Pengarsipan Digital Jadi Jalan Wujudkan Transformasi Digital Indonesia. 

AKURATNEWS - Kementerian Komunikasi dan Informatika (Kementerian Kominfo) bersama Dewan Perwakilan Rakyat (DPR) telah menyelenggarakan seminar online dengan tema yang diangkat 'Pengarsipan di Era Digital'.

Dalam seminar tersebut terdapat tiga pembicara yang mumpuni pada bidangnya, Narasumber Pertama yaitu Dr. Fadli Zon, M.Sc.  yang saat ini menjabat sebagai Anggota Komisi I DPR RI,  Narasumber kedua adalah Semuel Abrijani Pengerapan, B.Sc selaku Dirjen APTIKA Kominfo RI serta mengundang Esha Tegar Putra Selaku Sastrawan. Seminar ini diselenggarakan pada hari Rabu, 13 Oktober 2021 pada Pukul 19.00 wib melalui platform zoom meeting.

Seminar ini merupakan dukungan Kominfo terhadap Program Literasi Digital yang melibatkan berbagai elemen masyarakat Webinar memiliki beberapa tujuan salah satunya adalah untuk menghimbau masyarkat luas Khusunya untuk masyarakat bahwa kita harus peduli dengan data-data yang kita miliki, pada jaman dahulu sebelum masuk dalam data digital ini, data dalam berbentuk material sangatlah memiliki sejarah yang memliki cerita dan bisa saja

Narasumber pertama, Semuel Abrijani Pangerapan, B.Sc yang menjabat sebagai Dirjen Aplikasi Informatika (APTIKA) Kementerian Kominfo RI melalui tampilan video menjelaskan bahwa dimasa pandemi dan pesatnya teknologi telah merubah aktivitas seluruh masyarakat dalam melakukan kegiatan dan mengajak masyarakat untuk ikut serta dalam transformasi digital Indonesia.

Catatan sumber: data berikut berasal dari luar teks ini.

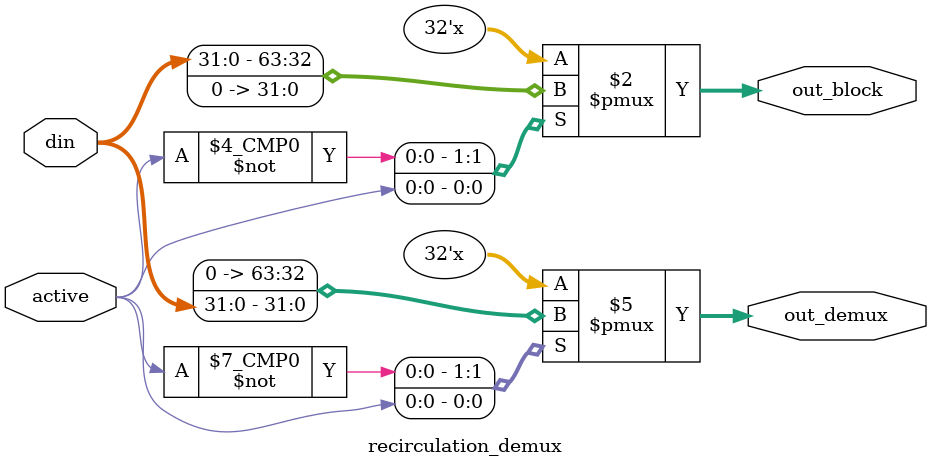
<source format=v>
module recirculation_demux(
	input [31:0]		din,				//Entrada del DEMUX
	input 				active,				//Entrada selectora (salida de la AND)
	output reg [31:0]	out_demux,			//Salida al DEMUX_Striping
	output reg [31:0]	out_block			//Salida de vuelta
);
	
	always @(*)
		begin: ReDEMUX
			case((active))
				0 : begin
					out_demux = 'b0;
					out_block = din;
					end
				1 : begin				
					out_demux = din;
					out_block = 'b0;
					end
			endcase
		end
endmodule
</source>
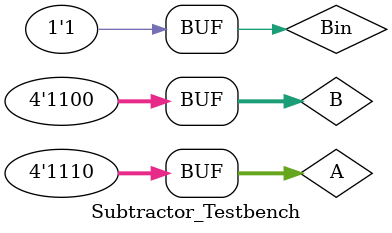
<source format=v>
`timescale 1ns / 1ps


module Subtractor_Testbench;

	// Inputs
	reg [3:0] A;
	reg [3:0] B;
	reg Bin;

	// Outputs
	wire [3:0] D;
	wire Bout;

	// Instantiate the Unit Under Test (UUT)
	Subtractor_4_Bit uut (
		.A(A), 
		.B(B), 
		.Bin(Bin), 
		.D(D), 
		.Bout(Bout)
	);

	initial begin
		// Initialize Inputs
		A = 0;
		B = 0;
		Bin = 0;

		// Wait 100 ns for global reset to finish
		//#100;
        
		// Add stimulus here
		A=4'b0000; B=4'b0000; Bin=4'b0000; #10
		A=4'b1110; B=4'b1111; Bin=4'b0000; #10
		A=4'b1110; B=4'b1100; Bin=4'b0000; #10
		A=4'b1110; B=4'b1100; Bin=4'b0001;
	end   
endmodule


</source>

"Salah satu upaya yang dapat dilakukan adalah dengan mewujudkan masyarakat digital dimana kemampuan literasi digital masyarakat memegang peran yang sangat penting. Karena dalam upaya transformasi digital, pemerintah tidak dapat bergerak sendiri sehingga peran masyarakat sangat dibutuhkan. Sehingga Kominfo dan Siber Kreasi serta stakeholder lainnya terus berupaya mengadakan kegiatan guna mencapai tingkat literasi yang optimal," jelas Samuel di Jakarta pada Rabu (13/10).

Selanjutnya narasumber kedua yaitu dengan Dr. Fadli Zon, M.Sc.  yang saat ini menjabat sebagai Anggota Komisi I DPR RI menyampaikantentang pentingnya peng-arsipan.

"Arsip suka disepelekan oleh beberapa orang, padahal sangat penting untuk pengarsipan atau surat menyurat, dari hasil pengarsipan tersebut seperti ada contoh surat-surat Bung Karno masi tersimpan rapi, hasil pengarsipan ini juga membuat nilai sejarah yang luar biasa. Masuknya era digital pengarsipan di era digital membuat pengarsipan bukan berupa material, namun berupa data digital, bisa menjadi penting terutama untuk instasi pemerintah, sebagai pengelolaan kearsipan juga masuk dalam Undang-Undang No 43," jelas Fadli Zon.

Selanjutanya adalah paparan pemateri terakhir dari narasumber Esha Tegar Putra selaku sastrawan, yang menjelaskan  bahwa mengikuti di era saat ini untuk arsip-arsip, dirinya berupaya untuk membuat arsip digital.

"Pengembangan Arsip digital yang meliputi Penelitian Keilmuan, perkembangan seni, dan membaca/merekam kegiatan keseharian, salah satu lembaga arsip yaitu Archive.org yang sudah mampu mereka simpa 588 miliar halaman web, lalu 28 juta buku dan teks, 14 juta rekaman audio dan masih banyak lagi," jelas Esha Tegar Putra.

Seminar ini diikuta sekitar  150 peserta yang aktif dan interaktif dengan  narasumber melalui sesi tanya jawab, terdapat lima pertanyaan yang terpilih. Sesi diskusi berjalan interaktif antara narasumber dan peserta. Dengan adanya acara ini diharapkan masyarakat dapat melakukan literasi digital sebagai dukungan kepada pemerintah mewujudkan transformasi digital Indonesia.